As can be seen, this part of circuit is pretty complex involving all kinds of logic circuit, including ECL, CMOS and TTL, gates, buffers, dividers and muxes.
At first the clock circuit cannot lock, the PLL control voltage will go up to maximum as soon as it powers on. But if I replace the TCXO with a AWG and bring the frequency first to match the PLL output voltage and bring it down slowly, it can actually lock at 10MHz. After a few days though it stopped to lock at all.
I caught the moment the PLL chip lost lock on scope. The magenta trace is the PLL control voltage output. The signals are there, but the PLL chip does not recognize it.

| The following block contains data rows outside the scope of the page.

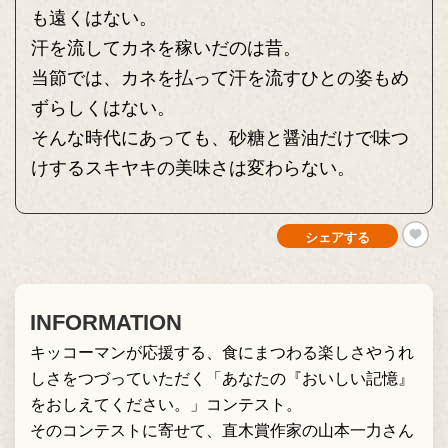
も遠くはない。
汗を流してカネを稼いだのは昔。
当節では、カネを払って汗を流すひとの姿もめ
ずらしくはない。
そんな時代にあっても、砂糖と醤油だけで味つ
けするスキヤキの美味さは変わらない。
シェアする
INFORMATION
キッコーマンが応援する、食にまつわる楽しさやうれ
しさをつづっていただく「あなたの『おいしい記憶』
をおしえてください。」コンテスト。
そのコンテストに寄せて、直木賞作家の山本一力さん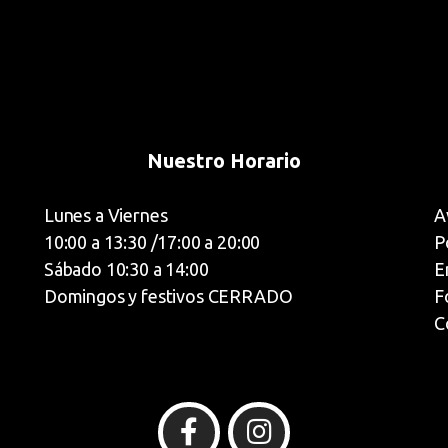
Nuestro Horario
Lunes a Viernes
A
10:00 a 13:30 /17:00 a 20:00
P
Sábado 10:30 a 14:00
E
Domingos y festivos CERRADO
F
C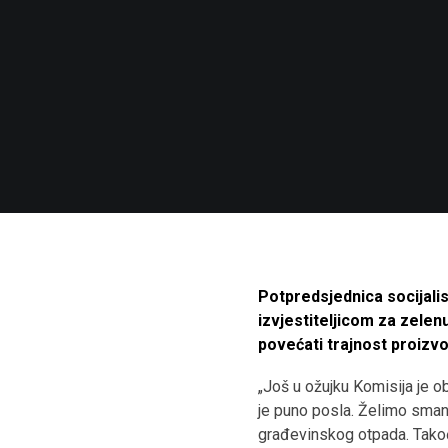
Potpredsjednica socijali
izvjestiteljicom za zelenu
povećati trajnost proizvo
„Još u ožujku Komisija je 
je puno posla. Želimo smanj
građevinskog otpada. Takođe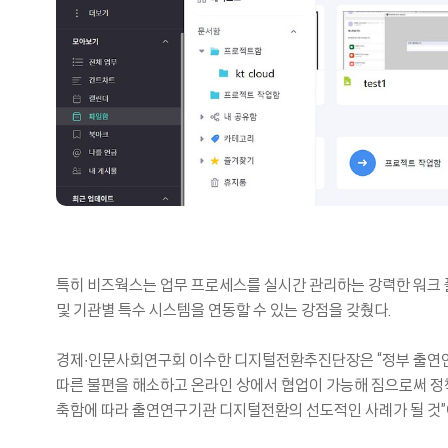
특히 비즈웍스는 업무 프로세스를 실시간 관리하는 강력한 워크 플
및 기관별 특수 시스템을 연동할 수 있는 강점을 갖췄다.
경제∙인문사회연구회 이수한 디지털전환추진단장은 “정부 출연
따른 불편을 해소하고 온라인 상에서 협업이 가능해 짐으로써 정
축함에 따라 출연연구기관 디지털전환의 선도적인 사례가 될 것”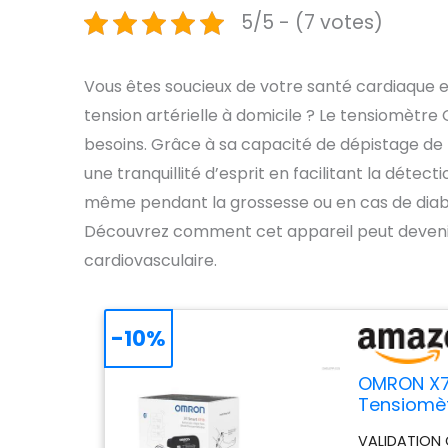
5/5 - (7 votes)
Vous êtes soucieux de votre santé cardiaque e
tension artérielle à domicile ? Le tensiomètr
besoins. Grâce à sa capacité de dépistage de la
une tranquillité d’esprit en facilitant la déte
même pendant la grossesse ou en cas de diabèt
Découvrez comment cet appareil peut devenir u
cardiovasculaire.
-10%
OMRON X7 
Tensiomèt
VALIDATION 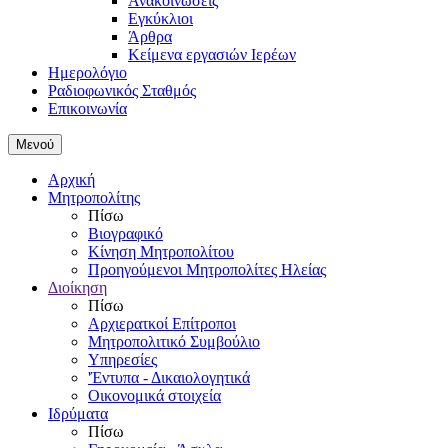
Ανακοινώσεις
Εγκύκλιοι
Άρθρα
Κείμενα εργασιών Ιερέων
Ημερολόγιο
Ραδιοφωνικός Σταθμός
Επικοινωνία
Μενού
Αρχική
Μητροπολίτης
Πίσω
Βιογραφικό
Κίνηση Μητροπολίτου
Προηγούμενοι Μητροπολίτες Ηλείας
Διοίκηση
Πίσω
Αρχιερατκοί Επίτροποι
Μητροπολιτικό Συμβούλιο
Υπηρεσίες
'Έντυπα - Δικαιολογητικά
Οικονομικά στοιχεία
Ιδρύματα
Πίσω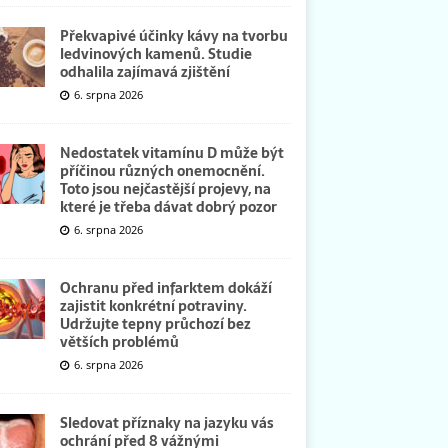
Překvapivé účinky kávy na tvorbu
ledvinových kamenů. Studie
odhalila zajímavá zjištění
6. srpna 2026
Nedostatek vitamínu D může být
příčinou různých onemocnění.
Toto jsou nejčastější projevy, na
které je třeba dávat dobrý pozor
6. srpna 2026
Ochranu před infarktem dokáží
zajistit konkrétní potraviny.
Udržujte tepny průchozí bez
větších problémů
6. srpna 2026
Sledovat příznaky na jazyku vás
ochrání před 8 vážnými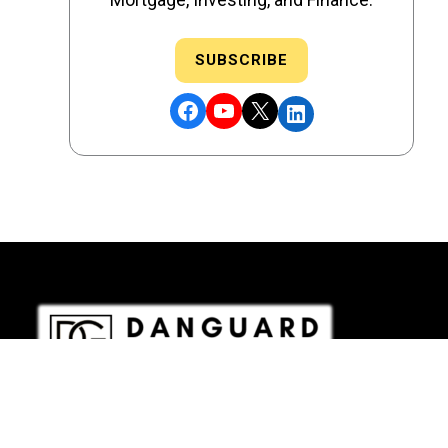
SUBSCRIBE
Facebook
YouTube
X
LinkedIn
DRE # 02186207 - NMLS # 2349003
Copyright © 2026 DANGUARD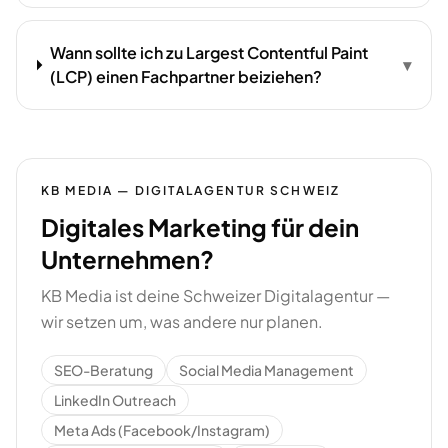
Wann sollte ich zu Largest Contentful Paint
▾
(LCP) einen Fachpartner beiziehen?
KB MEDIA — DIGITALAGENTUR SCHWEIZ
Digitales Marketing für dein
Unternehmen?
KB Media ist deine Schweizer Digitalagentur —
wir setzen um, was andere nur planen.
SEO-Beratung
Social Media Management
LinkedIn Outreach
Meta Ads (Facebook/Instagram)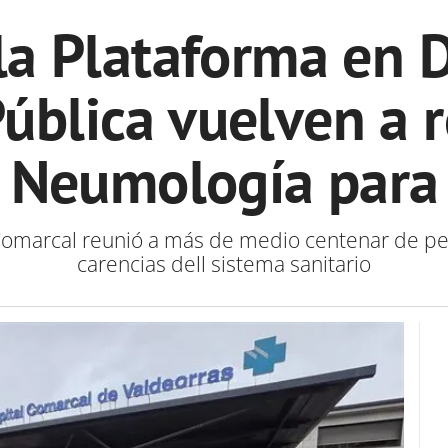
y la Plataforma en 
ública vuelven a 
e Neumología para
 Comarcal reunió a más de medio centenar de pe
carencias dell sistema sanitario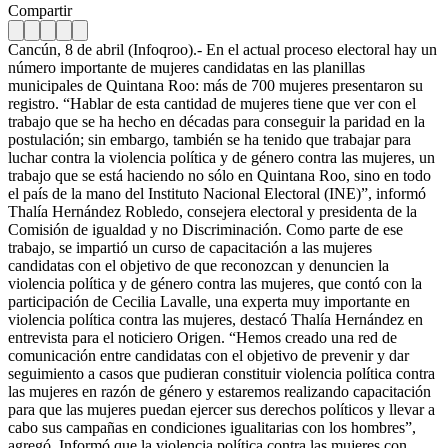
Compartir
Cancún, 8 de abril (Infoqroo).- En el actual proceso electoral hay un
número importante de mujeres candidatas en las planillas
municipales de Quintana Roo: más de 700 mujeres presentaron su
registro. “Hablar de esta cantidad de mujeres tiene que ver con el
trabajo que se ha hecho en décadas para conseguir la paridad en la
postulación; sin embargo, también se ha tenido que trabajar para
luchar contra la violencia política y de género contra las mujeres, un
trabajo que se está haciendo no sólo en Quintana Roo, sino en todo
el país de la mano del Instituto Nacional Electoral (INE)”, informó
Thalía Hernández Robledo, consejera electoral y presidenta de la
Comisión de igualdad y no Discriminación. Como parte de ese
trabajo, se impartió un curso de capacitación a las mujeres
candidatas con el objetivo de que reconozcan y denuncien la
violencia política y de género contra las mujeres, que contó con la
participación de Cecilia Lavalle, una experta muy importante en
violencia política contra las mujeres, destacó Thalía Hernández en
entrevista para el noticiero Origen. “Hemos creado una red de
comunicación entre candidatas con el objetivo de prevenir y dar
seguimiento a casos que pudieran constituir violencia política contra
las mujeres en razón de género y estaremos realizando capacitación
para que las mujeres puedan ejercer sus derechos políticos y llevar a
cabo sus campañas en condiciones igualitarias con los hombres”,
agregó. Informó que la violencia política contra las mujeres con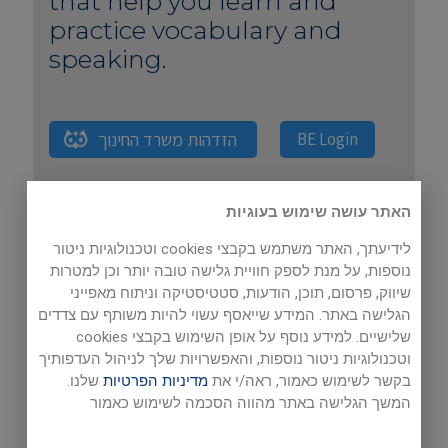
that help you learn and
practice vocabulary and
speaking.
הזדהות משרד החינוך
BE Login
האתר עושה שימוש בעוגיות
לידיעתך, האתר משתמש בקבצי cookies וטכנולוגיות ניטור
DIGITAL READERS AND
נוספות, על מנת לספק חוויית גלישה טובה יותר וכן למטרות
שיווק, פרסום, תוכן, הודעות, סטטיסטיקה וניתוח מאפייני
SUMMER ENGLISH BOOKS
הגלישה באתר. המידע שייאסף עשוי להיות משותף עם צדדים
Click below to log in and
שלישיים. למידע נוסף על אופן השימוש בקבצי cookies
access your digital reader or
וטכנולוגיות ניטור נוספות, והאפשרויות שלך לניהול העדפותיך
בקשר לשימוש כאמור, ראה/י את
מדיניות הפרטיות
שלנו.
Summer English book
המשך הגלישה באתר מהווה הסכמה לשימוש כאמור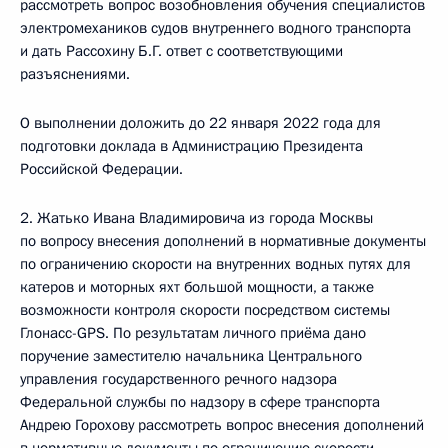
рассмотреть вопрос возобновления обучения специалистов
электромехаников судов внутреннего водного транспорта
и дать Рассохину Б.Г. ответ с соответствующими
разъяснениями.
О выполнении доложить до 22 января 2022 года для
подготовки доклада в Администрацию Президента
Российской Федерации.
2. Жатько Ивана Владимировича из города Москвы
по вопросу внесения дополнений в нормативные документы
по ограничению скорости на внутренних водных путях для
катеров и моторных яхт большой мощности, а также
возможности контроля скорости посредством системы
Глонасс-GPS. По результатам личного приёма дано
поручение заместителю начальника Центрального
управления государственного речного надзора
Федеральной службы по надзору в сфере транспорта
Андрею Горохову рассмотреть вопрос внесения дополнений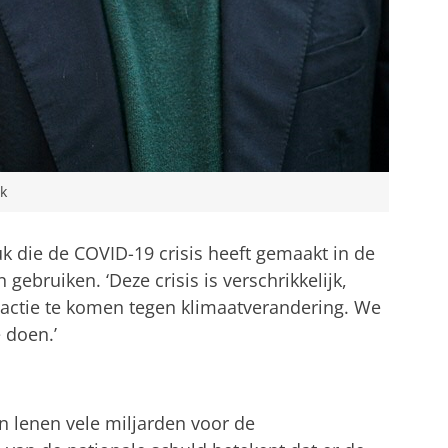
ek
k die de COVID-19 crisis heeft gemaakt in de
ebruiken. ‘Deze crisis is verschrikkelijk,
actie te komen tegen klimaatverandering. We
e doen.’
en lenen vele miljarden voor de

The issue is simple, the factory hand-soldered resistor-capacitor tombstone that has failed. It seem to be failing under high temperature. It took me a very long time and some reverse engineering to located the issue though. I replaced the resistor-capacitor with new ones.
Finishing up
For the last part I cleaned the rotary encoders on the panel board. Just blasted them with contact cleaner and the work very well now.
I also swapped the fan tray from another DPO70404 which is soon to be scrapped. The one that is currently on this scope has 2 fans failed. I wonder if this has been the cause of all these issues.